In order to add directory delegation support, we need to break
delegations on the parent whenever there is going to be a change in the
directory.
Add a new delegated_inode parameter to vfs_mknod.
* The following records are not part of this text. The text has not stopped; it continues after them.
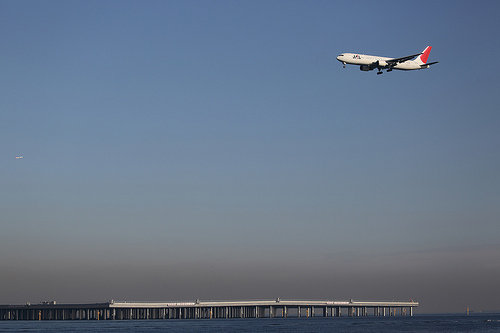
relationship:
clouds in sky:
[0, 0, 500, 312] [99, 45, 256, 162]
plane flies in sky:
[317, 28, 451, 88] [217, 72, 334, 162]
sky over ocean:
[4, 9, 327, 99] [32, 318, 212, 331]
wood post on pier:
[222, 305, 230, 320] [141, 289, 423, 313]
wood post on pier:
[236, 306, 251, 321] [141, 289, 423, 313]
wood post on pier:
[263, 302, 280, 320] [141, 289, 423, 313]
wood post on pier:
[294, 302, 302, 321] [141, 289, 423, 313]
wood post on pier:
[189, 307, 200, 318] [141, 289, 423, 313]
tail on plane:
[415, 43, 435, 64] [335, 44, 441, 77]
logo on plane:
[351, 50, 363, 60] [335, 44, 441, 77]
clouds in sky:
[0, 0, 500, 312] [2, 0, 500, 313]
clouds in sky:
[64, 205, 487, 277] [3, 4, 494, 313]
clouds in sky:
[0, 0, 500, 312] [50, 128, 209, 205]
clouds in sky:
[0, 0, 500, 312] [15, 7, 488, 295]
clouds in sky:
[0, 0, 500, 312] [3, 4, 494, 313]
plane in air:
[335, 44, 441, 77] [62, 20, 472, 157]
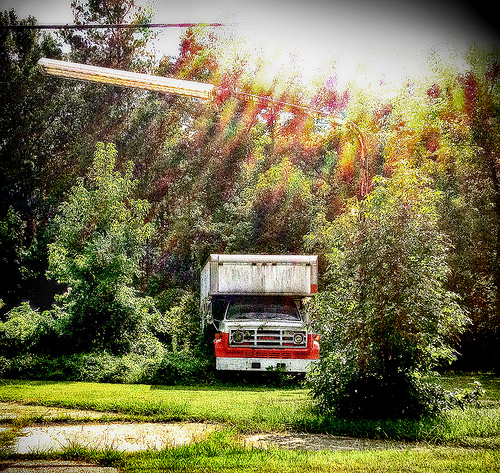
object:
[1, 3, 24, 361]
forest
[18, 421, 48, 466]
dirt land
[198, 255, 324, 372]
car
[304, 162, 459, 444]
tree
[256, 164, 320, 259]
tree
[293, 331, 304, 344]
headlight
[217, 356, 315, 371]
bumper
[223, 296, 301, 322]
windshield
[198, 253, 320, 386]
truck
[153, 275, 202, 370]
tree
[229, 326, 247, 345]
head light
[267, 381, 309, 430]
grass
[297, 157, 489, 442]
plant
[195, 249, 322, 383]
truck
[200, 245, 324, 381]
truck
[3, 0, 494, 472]
park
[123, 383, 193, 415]
grass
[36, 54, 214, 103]
light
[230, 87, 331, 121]
pole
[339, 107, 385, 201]
pole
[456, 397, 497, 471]
field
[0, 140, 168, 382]
tree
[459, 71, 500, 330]
tree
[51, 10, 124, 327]
forest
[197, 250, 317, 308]
cargo space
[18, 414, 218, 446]
big gap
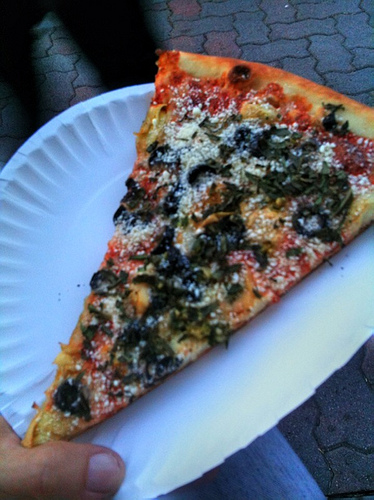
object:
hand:
[0, 412, 126, 475]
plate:
[0, 82, 374, 500]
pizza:
[20, 52, 374, 453]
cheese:
[169, 98, 237, 163]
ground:
[186, 17, 348, 72]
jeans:
[258, 434, 328, 499]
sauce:
[204, 64, 229, 100]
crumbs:
[323, 246, 344, 274]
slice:
[131, 55, 276, 334]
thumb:
[0, 417, 126, 499]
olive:
[81, 274, 151, 309]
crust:
[198, 53, 333, 119]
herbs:
[203, 129, 356, 263]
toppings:
[116, 127, 307, 322]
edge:
[218, 397, 301, 444]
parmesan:
[177, 140, 229, 195]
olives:
[122, 178, 181, 224]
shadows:
[30, 23, 179, 64]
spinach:
[211, 133, 333, 209]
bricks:
[246, 14, 373, 75]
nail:
[83, 450, 126, 492]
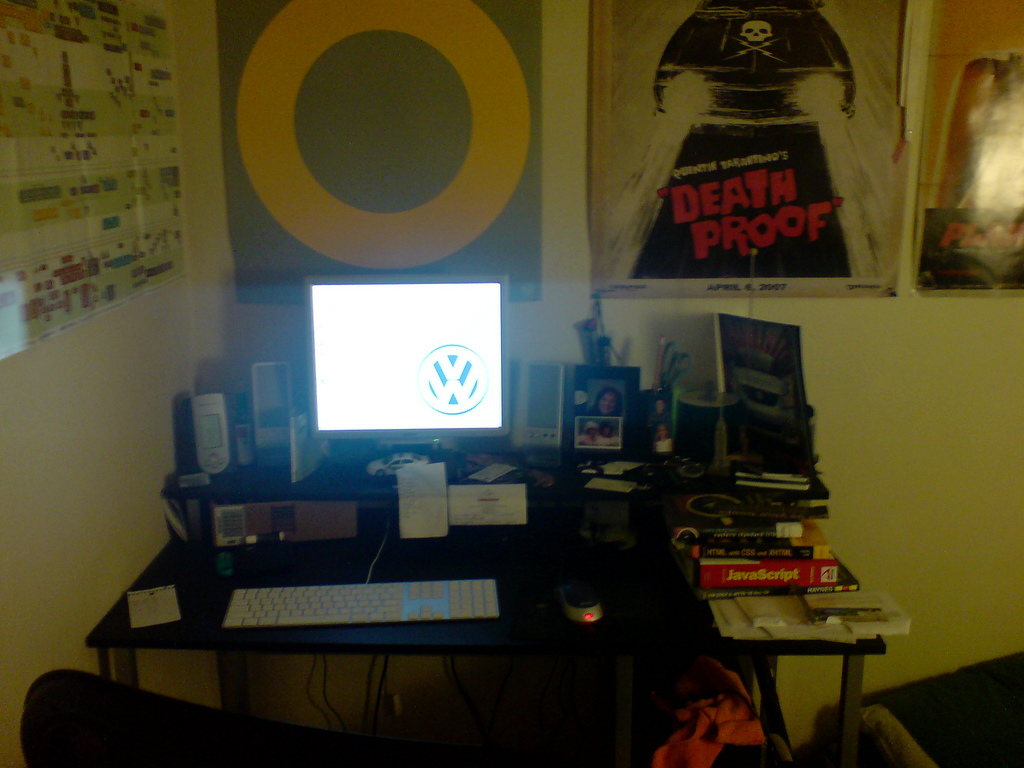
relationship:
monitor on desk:
[302, 271, 509, 453] [76, 459, 943, 764]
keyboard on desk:
[210, 560, 507, 632] [76, 459, 943, 764]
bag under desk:
[644, 648, 776, 765] [76, 459, 943, 764]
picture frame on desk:
[559, 351, 644, 468] [75, 420, 951, 760]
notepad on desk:
[115, 569, 191, 636] [76, 459, 943, 764]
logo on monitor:
[415, 335, 493, 418] [292, 268, 515, 448]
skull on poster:
[726, 5, 783, 68] [566, 0, 917, 310]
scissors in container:
[650, 325, 694, 403] [639, 374, 692, 463]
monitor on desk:
[298, 266, 517, 472] [76, 458, 918, 763]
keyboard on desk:
[219, 579, 501, 632] [76, 458, 918, 763]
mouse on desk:
[549, 573, 608, 626] [76, 458, 918, 763]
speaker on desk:
[183, 381, 238, 485] [76, 458, 918, 763]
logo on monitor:
[414, 344, 493, 416] [302, 271, 509, 453]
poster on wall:
[203, 1, 560, 324] [171, 5, 990, 764]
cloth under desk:
[626, 657, 776, 764] [76, 458, 918, 763]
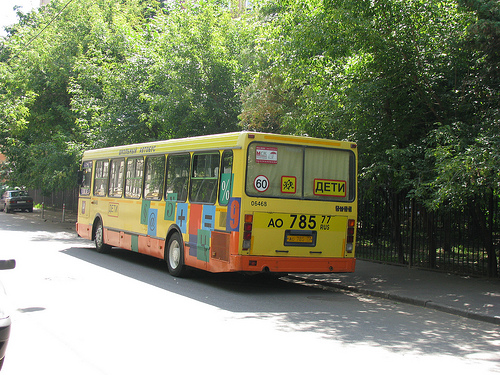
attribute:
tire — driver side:
[88, 218, 110, 254]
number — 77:
[316, 209, 336, 229]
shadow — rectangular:
[64, 225, 394, 364]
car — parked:
[3, 187, 46, 208]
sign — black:
[174, 205, 191, 233]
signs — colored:
[137, 190, 249, 268]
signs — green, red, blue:
[128, 172, 240, 267]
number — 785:
[285, 209, 318, 232]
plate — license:
[283, 235, 313, 244]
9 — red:
[227, 200, 238, 233]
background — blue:
[226, 199, 241, 233]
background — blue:
[199, 198, 216, 231]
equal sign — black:
[202, 210, 214, 229]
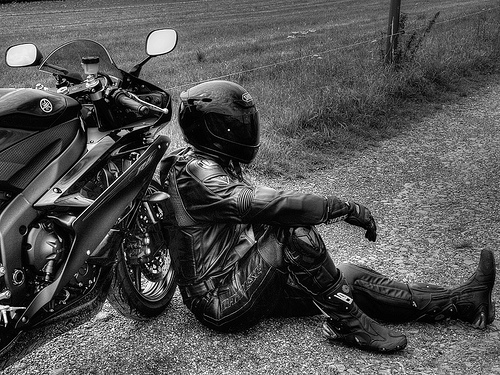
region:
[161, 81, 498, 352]
a motorcyclist resting on street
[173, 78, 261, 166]
a black motorcycle helmet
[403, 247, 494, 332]
a black motorcycle boot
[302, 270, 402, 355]
a black motorcycle boot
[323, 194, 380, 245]
a black motorcycle glove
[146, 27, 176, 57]
a motorcycle rear view mirror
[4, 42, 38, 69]
a motorcycle rear view mirror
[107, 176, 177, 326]
a motorcycle front tire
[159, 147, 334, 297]
a motorcycle leather jacket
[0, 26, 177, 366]
a parked black motorcycle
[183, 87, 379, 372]
this is a man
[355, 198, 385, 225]
this is a glove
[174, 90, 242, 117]
this is a helmet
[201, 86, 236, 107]
the helmet is black in color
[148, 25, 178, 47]
this is a mirror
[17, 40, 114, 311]
this is a motorbike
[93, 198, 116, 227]
the motorbike is black in color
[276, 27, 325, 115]
this is a grass area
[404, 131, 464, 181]
this is a road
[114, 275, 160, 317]
this is the wheel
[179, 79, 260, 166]
the man is wearing a helmet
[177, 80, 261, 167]
the helmet is black in tone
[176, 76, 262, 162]
the helmet is shiny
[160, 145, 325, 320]
the man is wearng a jacket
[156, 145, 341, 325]
the jacket is made of color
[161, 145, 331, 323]
the jacket is made of metal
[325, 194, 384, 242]
the man is wearing gloves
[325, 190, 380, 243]
the gloves are black in tone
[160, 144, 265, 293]
the jacket is black in tone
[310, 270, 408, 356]
the man is wearing boots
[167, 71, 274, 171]
motorcycle helmet with black shield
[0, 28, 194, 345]
parked motorcycle on cement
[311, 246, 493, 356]
two motorcycle long boots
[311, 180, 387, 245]
right hand motorcycle glove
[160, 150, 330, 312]
thick padded motorcycle jacket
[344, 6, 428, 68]
wired wooden pole fence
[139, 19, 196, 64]
motorcycle rear view mirror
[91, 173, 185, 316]
motorcycle wheel with chrome rim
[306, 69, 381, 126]
thick grass bushes by fence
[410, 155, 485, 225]
gravel road with dirt and debris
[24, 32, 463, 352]
This photo is monochromatic style.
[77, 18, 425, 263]
The photo is in black and white.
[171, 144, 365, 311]
The man is wearing leather.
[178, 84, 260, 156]
The man has a helmet on.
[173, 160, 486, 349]
The man is wearing protective gear.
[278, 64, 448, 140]
The ground here is grass.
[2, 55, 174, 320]
This is a motorcycle.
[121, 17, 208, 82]
This is a side mirror.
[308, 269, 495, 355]
These are boots.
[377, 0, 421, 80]
This is a fence post.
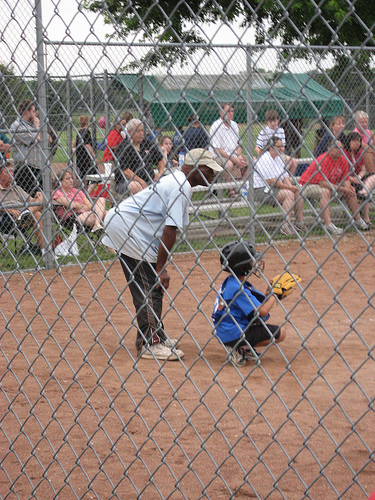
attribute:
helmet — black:
[216, 235, 263, 271]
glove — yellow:
[260, 259, 308, 308]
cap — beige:
[184, 150, 224, 172]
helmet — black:
[217, 237, 264, 278]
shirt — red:
[307, 149, 343, 181]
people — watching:
[41, 78, 272, 173]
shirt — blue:
[211, 273, 269, 343]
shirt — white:
[103, 169, 188, 257]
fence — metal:
[17, 23, 374, 383]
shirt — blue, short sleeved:
[208, 272, 271, 342]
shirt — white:
[206, 115, 241, 164]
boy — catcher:
[209, 238, 305, 367]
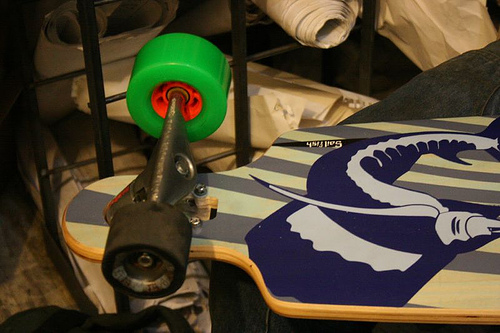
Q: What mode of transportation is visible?
A: Skateboard.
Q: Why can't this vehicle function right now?
A: One of it's wheels is missing.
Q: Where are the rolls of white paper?
A: On the other side of the skateboard.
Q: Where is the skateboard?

Most callers will
set that to NULL, but do_mknodat can use that to synchronously wait
for the delegation break to complete.
Signed-off-by: Jeff Layton <[email protected]>
---
drivers/base/devtmpfs.c | 2 +-
fs/ecryptfs/inode.c | 2 +-
fs/init.c | 2 +-
fs/namei.c | 11 ++++++++---
fs/nfsd/vfs.c | 2 +-
fs/overlayfs/overlayfs.h | 2 +-
include/linux/fs.h | 4 ++--
net/unix/af_unix.c | 2 +-
8 files changed, 16 insertions(+), 11 deletions(-)
diff --git a/drivers/base/devtmpfs.c b/drivers/base/devtmpfs.c
index c00126796f79..8c0a872e3165 100644
--- a/drivers/base/devtmpfs.c
+++ b/drivers/base/devtmpfs.c
@@ -217,7 +217,7 @@ static int handle_create(const char *nodename, umode_t mode, kuid_t uid,
return PTR_ERR(dentry);
err = vfs_mknod(&nop_mnt_idmap, d_inode(path.dentry), dentry, mode,
- dev->devt);
+ dev->devt, NULL);
if (!err) {
struct iattr newattrs;
diff --git a/fs/ecryptfs/inode.c b/fs/ecryptfs/inode.c
index a99b1e264c46..c6442b8caa2f 100644
--- a/fs/ecryptfs/inode.c
+++ b/fs/ecryptfs/inode.c
@@ -566,7 +566,7 @@ ecryptfs_mknod(struct mnt_idmap *idmap, struct inode *dir,
rc = lock_parent(dentry, &lower_dentry, &lower_dir);
if (!rc)
rc = vfs_mknod(&nop_mnt_idmap, lower_dir,
- lower_dentry, mode, dev);
+ lower_dentry, mode, dev, NULL);
if (rc || d_really_is_negative(lower_dentry))
goto out;
rc = ecryptfs_interpose(lower_dentry, dentry, dir->i_sb);
diff --git a/fs/init.c b/fs/init.c
index 325c9e4d9b20..99c6b413adad 100644
--- a/fs/init.c
+++ b/fs/init.c
@@ -157,7 +157,7 @@ int __init init_mknod(const char *filename, umode_t mode, unsigned int dev)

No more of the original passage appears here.